Task brief: A single number is all that's needed: how many lines in the data contain the string "trúc".
*** Opening of Exercise materials ***
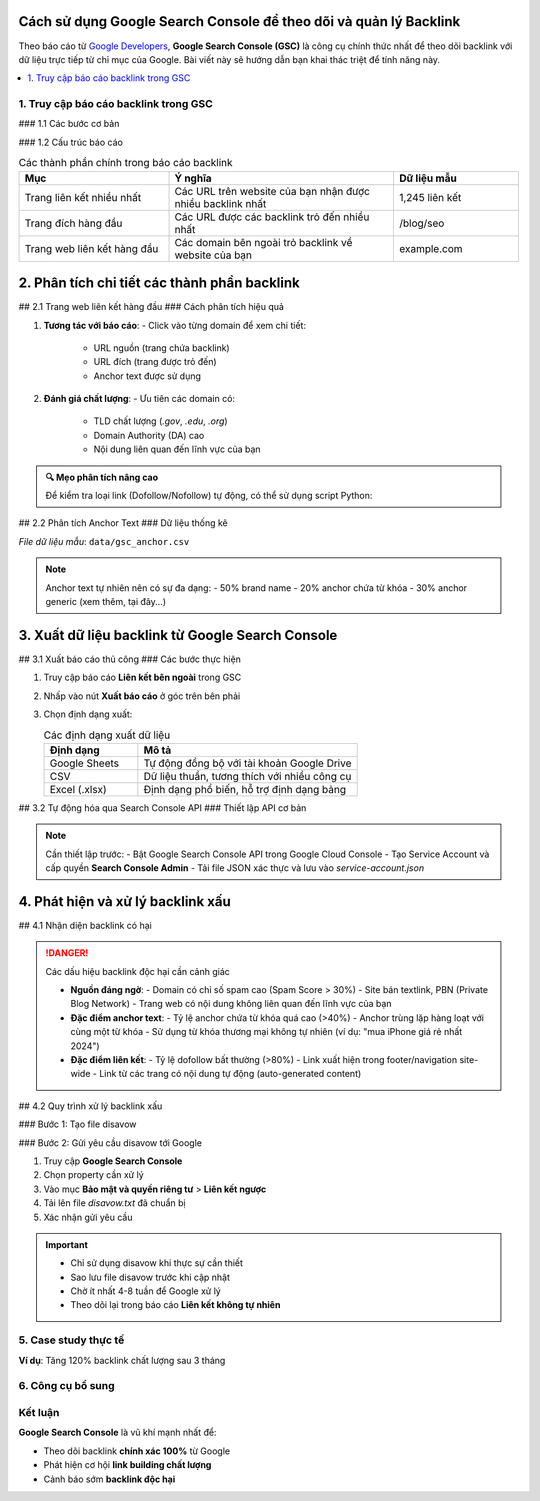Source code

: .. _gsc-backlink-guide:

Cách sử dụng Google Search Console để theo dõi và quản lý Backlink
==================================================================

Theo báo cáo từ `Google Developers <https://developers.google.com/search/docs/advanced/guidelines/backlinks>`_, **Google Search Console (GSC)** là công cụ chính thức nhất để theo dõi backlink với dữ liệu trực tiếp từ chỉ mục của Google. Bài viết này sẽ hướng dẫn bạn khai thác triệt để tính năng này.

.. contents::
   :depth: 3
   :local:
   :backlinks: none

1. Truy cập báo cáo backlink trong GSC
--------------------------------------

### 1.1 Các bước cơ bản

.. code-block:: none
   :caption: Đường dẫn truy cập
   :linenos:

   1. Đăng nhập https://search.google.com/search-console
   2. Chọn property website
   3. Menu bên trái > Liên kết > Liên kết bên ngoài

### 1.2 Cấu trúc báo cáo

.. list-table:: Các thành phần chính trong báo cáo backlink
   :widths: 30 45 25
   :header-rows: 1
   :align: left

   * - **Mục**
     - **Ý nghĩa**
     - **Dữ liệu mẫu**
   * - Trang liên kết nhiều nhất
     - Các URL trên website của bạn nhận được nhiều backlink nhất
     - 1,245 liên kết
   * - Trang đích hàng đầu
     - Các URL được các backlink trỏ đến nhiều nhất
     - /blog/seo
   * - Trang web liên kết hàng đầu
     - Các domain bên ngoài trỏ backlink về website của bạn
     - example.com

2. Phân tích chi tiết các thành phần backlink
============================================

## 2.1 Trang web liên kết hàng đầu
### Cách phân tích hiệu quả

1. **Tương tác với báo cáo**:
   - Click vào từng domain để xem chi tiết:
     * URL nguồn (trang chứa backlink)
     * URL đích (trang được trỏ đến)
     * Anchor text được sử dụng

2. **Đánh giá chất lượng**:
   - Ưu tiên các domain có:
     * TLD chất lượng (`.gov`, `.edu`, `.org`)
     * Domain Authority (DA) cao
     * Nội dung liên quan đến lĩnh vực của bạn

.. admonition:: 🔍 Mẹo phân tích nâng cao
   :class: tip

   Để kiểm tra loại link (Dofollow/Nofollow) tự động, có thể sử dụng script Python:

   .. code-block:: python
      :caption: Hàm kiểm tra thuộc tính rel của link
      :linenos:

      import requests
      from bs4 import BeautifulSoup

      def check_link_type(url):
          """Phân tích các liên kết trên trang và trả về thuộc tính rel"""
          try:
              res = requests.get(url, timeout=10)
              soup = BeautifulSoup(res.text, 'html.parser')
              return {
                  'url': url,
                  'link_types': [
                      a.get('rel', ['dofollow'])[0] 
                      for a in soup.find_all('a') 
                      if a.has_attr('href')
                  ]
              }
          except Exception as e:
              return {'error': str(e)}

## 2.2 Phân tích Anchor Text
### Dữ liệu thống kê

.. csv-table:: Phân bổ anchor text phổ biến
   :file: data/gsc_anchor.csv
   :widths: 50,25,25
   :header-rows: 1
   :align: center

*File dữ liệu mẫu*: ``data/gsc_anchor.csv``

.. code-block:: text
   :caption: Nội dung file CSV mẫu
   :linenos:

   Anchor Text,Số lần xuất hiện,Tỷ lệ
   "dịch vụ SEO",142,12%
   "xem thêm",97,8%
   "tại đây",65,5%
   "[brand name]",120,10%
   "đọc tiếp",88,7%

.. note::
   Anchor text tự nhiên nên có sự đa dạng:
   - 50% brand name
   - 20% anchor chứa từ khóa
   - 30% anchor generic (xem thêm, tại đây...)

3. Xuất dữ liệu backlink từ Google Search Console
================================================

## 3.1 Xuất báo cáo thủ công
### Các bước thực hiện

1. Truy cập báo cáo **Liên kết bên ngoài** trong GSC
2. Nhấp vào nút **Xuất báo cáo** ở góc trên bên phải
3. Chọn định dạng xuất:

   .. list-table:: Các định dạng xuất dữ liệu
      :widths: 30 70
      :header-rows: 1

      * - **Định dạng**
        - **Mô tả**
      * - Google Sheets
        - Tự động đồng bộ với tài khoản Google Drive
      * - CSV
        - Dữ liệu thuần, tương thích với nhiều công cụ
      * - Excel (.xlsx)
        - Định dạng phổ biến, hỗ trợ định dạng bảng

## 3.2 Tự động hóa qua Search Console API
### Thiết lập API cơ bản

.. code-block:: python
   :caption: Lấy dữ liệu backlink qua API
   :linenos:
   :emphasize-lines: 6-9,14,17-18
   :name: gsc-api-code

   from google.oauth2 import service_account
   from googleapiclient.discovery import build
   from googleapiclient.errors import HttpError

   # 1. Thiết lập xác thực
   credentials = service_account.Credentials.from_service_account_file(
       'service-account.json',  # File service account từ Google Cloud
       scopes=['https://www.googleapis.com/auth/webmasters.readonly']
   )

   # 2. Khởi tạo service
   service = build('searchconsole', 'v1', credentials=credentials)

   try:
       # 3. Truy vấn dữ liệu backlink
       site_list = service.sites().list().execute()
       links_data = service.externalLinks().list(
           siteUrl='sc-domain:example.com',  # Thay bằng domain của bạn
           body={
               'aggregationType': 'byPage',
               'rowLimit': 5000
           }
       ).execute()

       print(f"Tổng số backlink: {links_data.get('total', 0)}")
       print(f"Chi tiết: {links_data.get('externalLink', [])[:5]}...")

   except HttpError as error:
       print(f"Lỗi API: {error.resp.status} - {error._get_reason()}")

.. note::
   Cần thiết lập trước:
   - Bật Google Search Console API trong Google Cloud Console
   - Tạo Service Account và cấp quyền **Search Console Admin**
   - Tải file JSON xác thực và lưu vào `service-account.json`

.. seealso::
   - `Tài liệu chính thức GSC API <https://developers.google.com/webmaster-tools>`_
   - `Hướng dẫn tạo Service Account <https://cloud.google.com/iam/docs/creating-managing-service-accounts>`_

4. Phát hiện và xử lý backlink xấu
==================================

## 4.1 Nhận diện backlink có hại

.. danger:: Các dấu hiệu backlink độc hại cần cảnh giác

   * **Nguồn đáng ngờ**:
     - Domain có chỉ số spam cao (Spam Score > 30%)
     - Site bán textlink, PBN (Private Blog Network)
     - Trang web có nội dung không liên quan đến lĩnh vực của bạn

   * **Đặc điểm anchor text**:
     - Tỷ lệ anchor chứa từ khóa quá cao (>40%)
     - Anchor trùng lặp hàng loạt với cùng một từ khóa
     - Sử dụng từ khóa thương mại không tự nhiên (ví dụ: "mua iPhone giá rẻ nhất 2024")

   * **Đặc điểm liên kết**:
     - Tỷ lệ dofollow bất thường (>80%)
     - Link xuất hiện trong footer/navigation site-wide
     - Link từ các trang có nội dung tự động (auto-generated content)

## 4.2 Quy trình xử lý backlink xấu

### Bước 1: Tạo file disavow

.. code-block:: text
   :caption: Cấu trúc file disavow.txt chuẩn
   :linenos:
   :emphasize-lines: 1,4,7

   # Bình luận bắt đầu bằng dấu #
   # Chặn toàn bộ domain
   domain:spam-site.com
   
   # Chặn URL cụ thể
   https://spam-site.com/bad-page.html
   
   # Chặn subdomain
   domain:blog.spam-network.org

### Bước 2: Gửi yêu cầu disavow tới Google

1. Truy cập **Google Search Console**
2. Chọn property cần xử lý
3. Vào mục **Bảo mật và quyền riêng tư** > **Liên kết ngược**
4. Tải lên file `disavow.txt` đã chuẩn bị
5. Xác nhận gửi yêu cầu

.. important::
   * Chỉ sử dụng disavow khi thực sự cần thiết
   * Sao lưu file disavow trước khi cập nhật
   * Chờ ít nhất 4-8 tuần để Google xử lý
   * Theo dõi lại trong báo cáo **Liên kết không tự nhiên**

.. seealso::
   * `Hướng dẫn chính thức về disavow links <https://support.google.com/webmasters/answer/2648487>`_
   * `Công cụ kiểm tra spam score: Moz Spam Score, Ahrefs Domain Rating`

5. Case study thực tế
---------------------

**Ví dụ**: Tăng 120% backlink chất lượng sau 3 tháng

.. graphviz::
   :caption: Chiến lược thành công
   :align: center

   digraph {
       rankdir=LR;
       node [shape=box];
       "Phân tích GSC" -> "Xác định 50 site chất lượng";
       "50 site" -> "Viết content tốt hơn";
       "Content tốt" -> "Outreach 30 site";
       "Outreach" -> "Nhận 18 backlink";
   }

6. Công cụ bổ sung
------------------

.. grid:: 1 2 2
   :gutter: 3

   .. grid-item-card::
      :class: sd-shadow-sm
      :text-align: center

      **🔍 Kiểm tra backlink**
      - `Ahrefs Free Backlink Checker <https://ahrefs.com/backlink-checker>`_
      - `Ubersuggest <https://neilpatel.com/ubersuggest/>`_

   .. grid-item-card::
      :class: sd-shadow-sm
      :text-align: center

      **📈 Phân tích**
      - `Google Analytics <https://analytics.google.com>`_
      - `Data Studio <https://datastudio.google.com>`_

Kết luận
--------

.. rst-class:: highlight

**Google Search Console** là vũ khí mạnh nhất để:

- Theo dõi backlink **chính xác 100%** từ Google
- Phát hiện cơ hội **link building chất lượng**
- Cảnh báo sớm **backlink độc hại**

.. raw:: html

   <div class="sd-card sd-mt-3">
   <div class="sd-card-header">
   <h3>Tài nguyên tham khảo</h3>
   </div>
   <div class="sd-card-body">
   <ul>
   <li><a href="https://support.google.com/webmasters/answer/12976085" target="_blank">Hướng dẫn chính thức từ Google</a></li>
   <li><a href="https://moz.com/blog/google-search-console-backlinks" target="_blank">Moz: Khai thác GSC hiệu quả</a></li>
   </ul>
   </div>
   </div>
*** Close of Exercise materials ***
*** Opening of Exercise materials ***
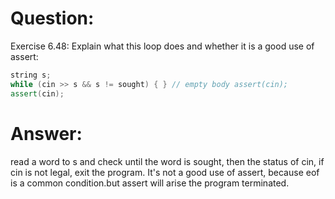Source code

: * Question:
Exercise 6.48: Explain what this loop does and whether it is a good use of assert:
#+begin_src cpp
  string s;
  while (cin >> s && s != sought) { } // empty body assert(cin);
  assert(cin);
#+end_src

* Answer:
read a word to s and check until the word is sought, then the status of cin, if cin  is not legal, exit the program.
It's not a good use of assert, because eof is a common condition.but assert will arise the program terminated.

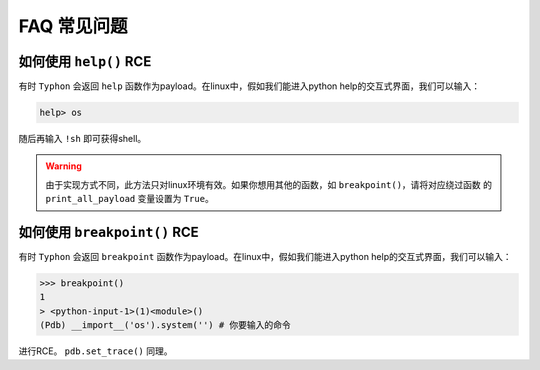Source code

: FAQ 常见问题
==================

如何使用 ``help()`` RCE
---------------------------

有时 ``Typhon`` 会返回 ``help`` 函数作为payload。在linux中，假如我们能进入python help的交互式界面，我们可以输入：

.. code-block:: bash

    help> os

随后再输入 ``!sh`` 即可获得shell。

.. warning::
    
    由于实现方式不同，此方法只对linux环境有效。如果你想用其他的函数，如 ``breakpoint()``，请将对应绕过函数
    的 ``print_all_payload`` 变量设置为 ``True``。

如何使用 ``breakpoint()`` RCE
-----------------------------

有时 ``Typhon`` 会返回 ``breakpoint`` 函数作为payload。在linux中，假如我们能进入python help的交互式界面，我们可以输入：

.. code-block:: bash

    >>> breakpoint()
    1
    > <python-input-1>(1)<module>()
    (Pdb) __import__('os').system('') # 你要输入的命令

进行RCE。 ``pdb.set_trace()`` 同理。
*** Close of Exercise materials ***
Result for this exercise: 2